Cost calculation is essential in determining the total expenses involved in a particular activity. For renting a car, as in our exercise, the cost depends on two main factors: the number of days you rent the car and the number of miles you drive.

The formula given is:

• \(C = 40d + 0.15m\)

Here, \(C\) represents the total cost, \(d\) symbolizes the number of days, and \(m\) stands for the miles driven.

• The first part, \(40d\), is the cost attributed to the days. It's a fixed cost, meaning each day adds \(\\(40\) regardless of miles driven.
• The second part, \(0.15m\), is the variable cost based on mileage driven. For every mile, you add \(\\)0.15\) to your cost.

Together, these two components form a linear equation that makes calculating rental costs straightforward. Understanding each part of this equation helps in predicting expenses accurately.

Creating a table of values provides a visual representation that helps us understand how costs change with different variables. It's like mapping out all possible outcomes based on various inputs.

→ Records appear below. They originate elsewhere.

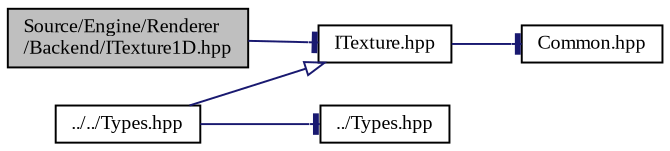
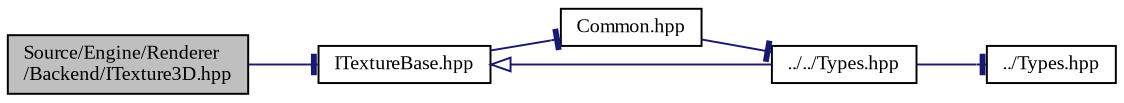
  digraph {
    fontname="Liberation Serif"
    rankdir=LR
    node [color=black fillcolor=white fontname="Liberation Serif" fontsize=10 shape=record style=filled]
    edge [arrowhead=tee color=midnightblue fontname="Liberation Serif" fontsize=10 labelfontname=Helvetica labelfontsize=10 style=solid]
-   n1 [fillcolor=grey75 fontcolor=black height=0.2 label="Source/Engine/Renderer\l/Backend/ITexture1D.hpp" width=0.4]
-   n2 [height=0.2 label="ITexture.hpp" width=0.4]
+   n1 [fillcolor=grey75 fontcolor=black height=0.2 label="Source/Engine/Renderer\l/Backend/ITexture3D.hpp" width=0.4]
+   n2 [height=0.2 label="ITextureBase.hpp" width=0.4]
    n3 [height=0.2 label="Common.hpp" width=0.4]
    n4 [height=0.2 label="../../Types.hpp" width=0.4]
    n5 [height=0.2 label="../Types.hpp" width=0.4]
    n1 -> n2
    n2 -> n3
+   n3 -> n4
    n4 -> n2 [arrowhead=onormal]
    n4 -> n5
  }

In our case, the rows of the table represent different numbers of days \((d = 1, 2, 3, 4)\), while the columns represent different numbers of miles \((m = 100, 200, 300, 400)\). For each combination of \(d\) and \(m\), we calculate \(C\) using the formula mentioned earlier.

This table aids in quickly assessing how the total cost increases or decreases when either the days or miles change. It’s an excellent way to organize data for easy analysis and comparison. You can spot trends and make informed decisions, such as determining the optimal number of days to rent the car or how many miles to drive to stay within budget.

Function evaluation involves substituting specific values into a mathematical function, which in our scenario, is the cost function \(C = 40d + 0.15m\). With function evaluation, we determine the exact cost for given values of \(d\) and \(m\).

To do this:

• Substitute the given \(d\) value into the function.
• Substitute the given \(m\) value into the function.
• Perform the arithmetic operations to solve for \(C\).

For instance, if you have \(d=2\) and \(m=300\), you plug these numbers into the formula:

• \(C = 40 \times 2 + 0.15 \times 300\)
• This simplifies to \(C = 80 + 45\)
• Therefore, \(C = 125\)

Function evaluation enables precise calculation of cost based on selected range values, effectively transforming abstract mathematical models into practical solutions. This approach provides clarity on the cost impacts of varying rental conditions.